Monday, November 14, 2011
Political Smokescreens and the Corporate Barebacking of Africa
English premier David Cameron played the homosexuality card to draw attention to his current flavor of British aid to Africa, but presumably to draw attention away from the fact that the actual amount of aid is shrinking, and perhaps a few other political indiscretions. He probably wouldn't like anyone to scrutinize how much of the aid still flowing is 'ghost' aid, or just a subsidy to British industry and consultancies.
Even less would he like anyone to scrutinize how much money leaves countries like Tanzania, destined for one of those tax havens, most of which are also controlled by Britain, to swell the bulging numbered accounts of wealthy British companies. Of course, some of those companies go bust, but it's Tanzania and Tanzanians who pay the biggest price.

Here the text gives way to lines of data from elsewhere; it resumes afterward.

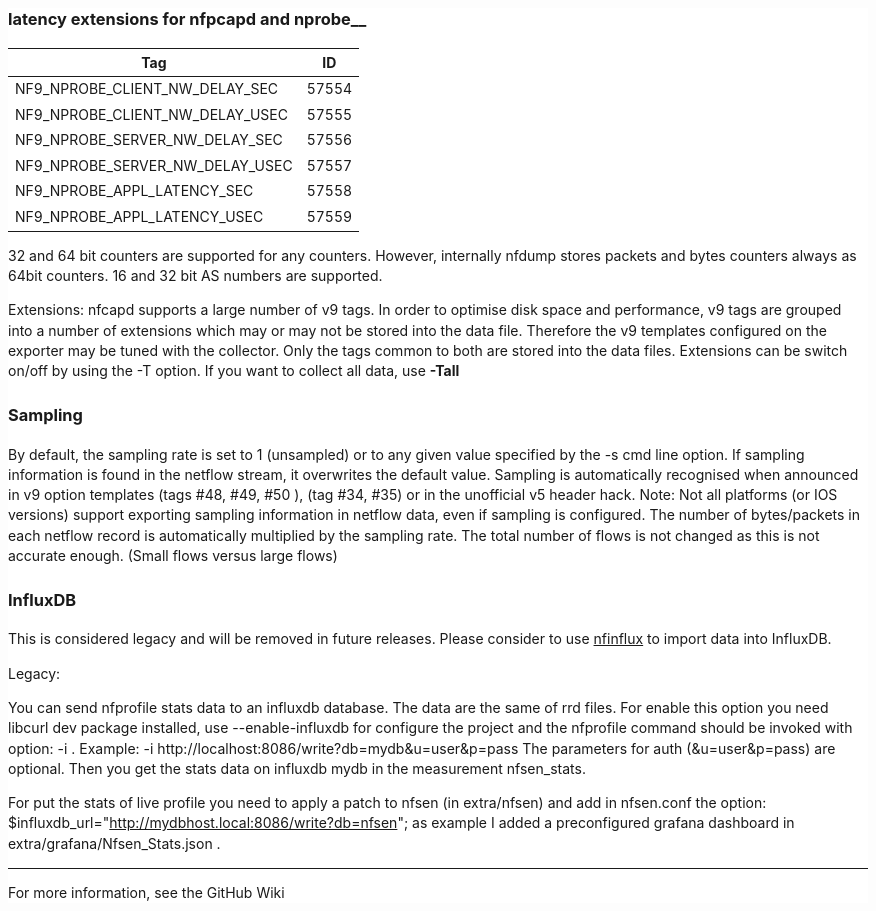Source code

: ### latency extensions for nfpcapd and nprobe\_\_

| Tag                             | ID    |
| ------------------------------- | ----- |
| NF9_NPROBE_CLIENT_NW_DELAY_SEC  | 57554 |
| NF9_NPROBE_CLIENT_NW_DELAY_USEC | 57555 |
| NF9_NPROBE_SERVER_NW_DELAY_SEC  | 57556 |
| NF9_NPROBE_SERVER_NW_DELAY_USEC | 57557 |
| NF9_NPROBE_APPL_LATENCY_SEC     | 57558 |
| NF9_NPROBE_APPL_LATENCY_USEC    | 57559 |

32 and 64 bit counters are supported for any counters. However, internally nfdump stores packets and bytes counters always as 64bit counters. 16 and 32 bit AS numbers are supported.

Extensions: nfcapd supports a large number of v9 tags. In order to optimise disk space and performance, v9 tags are grouped into a number of extensions which may or may not be stored into the data file. Therefore the v9 templates configured on the exporter may be tuned with the collector. Only the tags common to both are stored into the data files. Extensions can be switch on/off by using the -T option. If you want to collect all data, use **-Tall**

### Sampling

By default, the sampling rate is set to 1 (unsampled) or to any given value specified by the -s cmd line option. If sampling information is found in the netflow stream, it overwrites the default value. Sampling is automatically recognised when announced in v9 option templates (tags #48, #49, #50 ), (tag #34, #35) or in the unofficial v5 header hack. Note: Not all platforms (or IOS versions) support exporting sampling information in netflow data, even if sampling is configured. The number of bytes/packets in each netflow record is automatically multiplied by the sampling rate. The total number of flows is not changed as this is not accurate enough. (Small flows versus large flows)

### InfluxDB

This is considered legacy and will be removed in future releases. Please consider to use [nfinflux](https://github.com/phaag/nfinflux) to import data into InfluxDB.

Legacy:

You can send nfprofile stats data to an influxdb database. The data are the same of rrd files. For enable this option you need libcurl dev package installed, use --enable-influxdb for configure the project and the nfprofile command should be invoked with option: -i <influxurl> . Example: -i http://localhost:8086/write?db=mydb&u=user&p=pass The parameters for auth (&u=user&p=pass) are optional. Then you get the stats data on influxdb mydb in the measurement nfsen_stats.

For put the stats of live profile you need to apply a patch to nfsen (in extra/nfsen) and add in nfsen.conf the option: $influxdb_url="http://mydbhost.local:8086/write?db=nfsen"; as example I added a preconfigured grafana dashboard in extra/grafana/Nfsen_Stats.json .

---

For more information, see the GitHub Wiki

Now the Tanzanian premier, Mizengo Pinda, is playing the homophobia card, which could draw attention away from any number of political shenanigans. The country has "refused to accept homosexuality because the country wants to safeguard its people's moral standards". But is it 'the people's' moral standards that are in need of safeguarding? What about the moral standards of those who have soaked up millions of dollars of aid money every year for several decades?
Will the Tanzanian government ask Britain's Sun Biofuels, or David Cameron's sanctimonious government, to compensate the victims of just one of many land-grabbing operations that both governments ably (and, presumably, profitably) facilitated? Or is the moral 'threat' of homosexuality likely to cause more poverty, more starvation, more disease and more death than all the corporate thieves currently making off with the country's resources while Tanzanians starve?
Just a kilometer down the road from where I work there are cut flower production units, famous for producing cheap flowers for rich countries, with the judicious use of cheap labor, sanctioned by various nice sounding schemes, such as 'export processing zones', trade agreements, etc. A little further away there's a Tanzanite operation, famous for keeping costs low by the use of child labor.
In several regions there are gold mines and Tanzania has the third biggest gold reserves in the whole of Africa. But it's not Tanzania or Tanzanians who get the bulk of profits for these exports, it's not even Africans. There are also uranium mines, coal, natural gas and various other commodities extracted from the country with the use of favorable 'regulation', cheap labor and raw materials, but without the need to pay any more than a few percent to the Tanzanian government, no more than 3% and probably a lot less.
The smokescreen of abortion is used to hide the serious lack of health provision and appalling conditions, especially for the poorest. The smokescreen of contraception aims to hide the use of Africans as a massive market for birth control methods that are considered too dangerous to be used by non-Africans, and there's the use of illiterate and vulnerable people as cheap research fodder for drugs that are ultimately only affordable to Westerners (and sometimes to Western aid budgets).
There's even the (so-called voluntary) sterilization of African women, said to be of global benefit, because population control is the favored development paradigm for many of the best funded international NGOs. Mass male circumcision to reduce 'sexual' transmission of HIV and other diseases hides the fact that the 'global health' industry has no wish to eradicate HIV, or anything else, when it's so lucrative not to do so.
Are all those who are denying Tanzanians their rights, their wealth, their health and their lives homosexuals? Are all thieves, especially the multinational, state-sponsored ones, homosexuals? Is all the 'immorality' one finds in Tanzania so bound up with homosexuality that the issue needs to be raised in parliament and senior politicians need to 'protect' Tanzanians from these terrible threats? Politicians aside, don't Tanzanians realize who is doing the barebacking?